DATASET:
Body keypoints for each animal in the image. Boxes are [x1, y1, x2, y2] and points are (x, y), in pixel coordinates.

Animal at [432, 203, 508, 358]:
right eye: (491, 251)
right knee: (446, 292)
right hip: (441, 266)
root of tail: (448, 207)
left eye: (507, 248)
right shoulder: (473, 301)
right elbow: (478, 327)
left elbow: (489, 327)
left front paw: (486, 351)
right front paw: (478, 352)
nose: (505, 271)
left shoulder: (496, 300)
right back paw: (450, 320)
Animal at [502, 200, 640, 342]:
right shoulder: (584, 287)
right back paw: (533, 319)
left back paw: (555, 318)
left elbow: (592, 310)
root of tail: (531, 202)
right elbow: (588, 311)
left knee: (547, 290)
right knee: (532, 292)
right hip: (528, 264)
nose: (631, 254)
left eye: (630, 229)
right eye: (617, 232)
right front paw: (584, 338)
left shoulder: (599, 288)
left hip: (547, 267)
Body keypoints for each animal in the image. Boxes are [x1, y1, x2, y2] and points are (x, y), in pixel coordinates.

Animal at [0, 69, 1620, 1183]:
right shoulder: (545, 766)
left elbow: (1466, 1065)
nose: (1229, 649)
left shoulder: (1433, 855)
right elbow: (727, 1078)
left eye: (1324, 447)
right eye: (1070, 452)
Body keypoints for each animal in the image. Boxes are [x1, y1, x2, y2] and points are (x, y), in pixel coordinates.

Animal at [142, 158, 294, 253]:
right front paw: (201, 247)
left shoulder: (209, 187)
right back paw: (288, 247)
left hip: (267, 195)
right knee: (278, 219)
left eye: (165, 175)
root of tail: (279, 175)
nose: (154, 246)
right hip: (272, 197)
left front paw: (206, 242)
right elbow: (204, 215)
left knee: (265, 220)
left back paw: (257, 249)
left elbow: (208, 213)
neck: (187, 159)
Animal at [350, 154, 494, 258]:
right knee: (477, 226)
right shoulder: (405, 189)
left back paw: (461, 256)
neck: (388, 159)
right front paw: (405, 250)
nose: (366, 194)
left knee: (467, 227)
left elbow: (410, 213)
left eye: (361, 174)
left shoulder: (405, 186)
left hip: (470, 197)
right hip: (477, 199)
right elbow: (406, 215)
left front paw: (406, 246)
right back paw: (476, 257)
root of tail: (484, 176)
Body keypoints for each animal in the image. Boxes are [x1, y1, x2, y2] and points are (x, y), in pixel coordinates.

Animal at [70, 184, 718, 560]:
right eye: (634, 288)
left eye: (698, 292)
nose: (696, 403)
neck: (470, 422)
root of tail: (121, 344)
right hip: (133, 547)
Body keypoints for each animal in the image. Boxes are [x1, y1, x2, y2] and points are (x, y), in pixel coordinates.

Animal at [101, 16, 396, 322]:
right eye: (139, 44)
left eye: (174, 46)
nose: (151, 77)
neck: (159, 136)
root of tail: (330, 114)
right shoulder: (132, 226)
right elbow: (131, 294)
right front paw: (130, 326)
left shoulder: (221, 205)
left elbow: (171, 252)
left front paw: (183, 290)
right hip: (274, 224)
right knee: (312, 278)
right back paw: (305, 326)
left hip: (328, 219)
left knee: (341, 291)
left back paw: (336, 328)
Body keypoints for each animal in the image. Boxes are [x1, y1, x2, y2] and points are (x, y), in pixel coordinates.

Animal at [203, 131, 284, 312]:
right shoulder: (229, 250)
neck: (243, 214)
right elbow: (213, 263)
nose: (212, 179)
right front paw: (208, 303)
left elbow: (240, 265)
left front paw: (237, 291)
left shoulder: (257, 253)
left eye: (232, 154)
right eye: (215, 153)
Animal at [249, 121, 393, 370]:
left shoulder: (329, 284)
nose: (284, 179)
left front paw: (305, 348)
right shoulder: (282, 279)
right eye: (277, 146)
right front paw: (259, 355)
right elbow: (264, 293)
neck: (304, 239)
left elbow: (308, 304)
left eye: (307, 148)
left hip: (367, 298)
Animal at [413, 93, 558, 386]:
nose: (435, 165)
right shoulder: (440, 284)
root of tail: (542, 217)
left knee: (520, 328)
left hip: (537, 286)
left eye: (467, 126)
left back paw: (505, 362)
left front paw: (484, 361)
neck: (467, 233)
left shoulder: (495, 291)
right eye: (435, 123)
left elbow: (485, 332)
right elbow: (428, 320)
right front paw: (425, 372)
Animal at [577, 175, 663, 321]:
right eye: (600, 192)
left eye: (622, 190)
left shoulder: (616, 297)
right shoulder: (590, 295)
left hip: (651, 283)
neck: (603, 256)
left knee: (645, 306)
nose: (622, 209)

EXERCISE:
Print all of the data exactly as it was given.

SOLUTION:
Body keypoints for each animal in the image. Boxes are [x1, y1, x2, y2] and points are (x, y), in pixel coordinates.

Animal at [432, 203, 508, 358]:
right eye: (491, 251)
right knee: (446, 292)
right hip: (441, 266)
root of tail: (448, 207)
left eye: (507, 248)
right shoulder: (473, 301)
right elbow: (478, 327)
left elbow: (489, 327)
left front paw: (486, 351)
right front paw: (478, 352)
nose: (505, 271)
left shoulder: (496, 300)
right back paw: (450, 320)
Animal at [502, 200, 640, 342]:
right shoulder: (584, 287)
right back paw: (533, 319)
left back paw: (555, 318)
left elbow: (592, 310)
root of tail: (531, 202)
right elbow: (588, 311)
left knee: (547, 290)
right knee: (532, 292)
right hip: (528, 264)
nose: (631, 254)
left eye: (630, 229)
right eye: (617, 232)
right front paw: (584, 338)
left shoulder: (599, 288)
left hip: (547, 267)
Body keypoints for each animal in the image. Boxes are [x1, y1, x2, y2] and points are (x, y), in pixel coordinates.

Animal at [0, 69, 1620, 1183]:
right shoulder: (545, 766)
left elbow: (1466, 1065)
nose: (1229, 649)
left shoulder: (1433, 855)
right elbow: (727, 1078)
left eye: (1324, 447)
right eye: (1070, 452)
Body keypoints for each animal in the image. Boxes are [x1, y1, x2, y2] and points are (x, y), in pixel coordinates.

Animal at [142, 158, 294, 253]:
right front paw: (201, 247)
left shoulder: (209, 187)
right back paw: (288, 247)
left hip: (267, 195)
right knee: (278, 219)
left eye: (165, 175)
root of tail: (279, 175)
nose: (154, 246)
right hip: (272, 197)
left front paw: (206, 242)
right elbow: (204, 215)
left knee: (265, 220)
left back paw: (257, 249)
left elbow: (208, 213)
neck: (187, 159)
Animal at [350, 154, 494, 258]:
right knee: (477, 226)
right shoulder: (405, 189)
left back paw: (461, 256)
neck: (388, 159)
right front paw: (405, 250)
nose: (366, 194)
left knee: (467, 227)
left elbow: (410, 213)
left eye: (361, 174)
left shoulder: (405, 186)
left hip: (470, 197)
right hip: (477, 199)
right elbow: (406, 215)
left front paw: (406, 246)
right back paw: (476, 257)
root of tail: (484, 176)
Body keypoints for each animal in the image. Boxes are [x1, y1, x2, y2] and points are (x, y), in pixel coordinates.

Animal at [70, 184, 718, 560]:
right eye: (634, 288)
left eye: (698, 292)
nose: (696, 403)
neck: (470, 422)
root of tail: (121, 344)
right hip: (133, 547)
Body keypoints for each animal in the image. Boxes are [x1, y1, x2, y2] and points are (x, y), in pixel coordinates.

Animal at [101, 16, 396, 322]:
right eye: (139, 44)
left eye: (174, 46)
nose: (151, 77)
neck: (159, 136)
root of tail: (330, 114)
right shoulder: (132, 226)
right elbow: (131, 294)
right front paw: (130, 326)
left shoulder: (221, 205)
left elbow: (171, 252)
left front paw: (183, 290)
right hip: (274, 224)
right knee: (312, 278)
right back paw: (305, 326)
left hip: (328, 219)
left knee: (341, 291)
left back paw: (336, 328)
Body keypoints for each animal in the image. Boxes are [x1, y1, x2, y2] and points are (x, y), in pixel coordinates.

Animal at [203, 131, 284, 312]:
right shoulder: (229, 250)
neck: (243, 214)
right elbow: (213, 263)
nose: (212, 179)
right front paw: (208, 303)
left elbow: (240, 265)
left front paw: (237, 291)
left shoulder: (257, 253)
left eye: (232, 154)
right eye: (215, 153)
Animal at [249, 121, 393, 370]:
left shoulder: (329, 284)
nose: (284, 179)
left front paw: (305, 348)
right shoulder: (282, 279)
right eye: (277, 146)
right front paw: (259, 355)
right elbow: (264, 293)
neck: (304, 239)
left elbow: (308, 304)
left eye: (307, 148)
left hip: (367, 298)
Animal at [413, 93, 558, 386]:
nose: (435, 165)
right shoulder: (440, 284)
root of tail: (542, 217)
left knee: (520, 328)
left hip: (537, 286)
left eye: (467, 126)
left back paw: (505, 362)
left front paw: (484, 361)
neck: (467, 233)
left shoulder: (495, 291)
right eye: (435, 123)
left elbow: (485, 332)
right elbow: (428, 320)
right front paw: (425, 372)
Animal at [577, 175, 663, 321]:
right eye: (600, 192)
left eye: (622, 190)
left shoulder: (616, 297)
right shoulder: (590, 295)
left hip: (651, 283)
neck: (603, 256)
left knee: (645, 306)
nose: (622, 209)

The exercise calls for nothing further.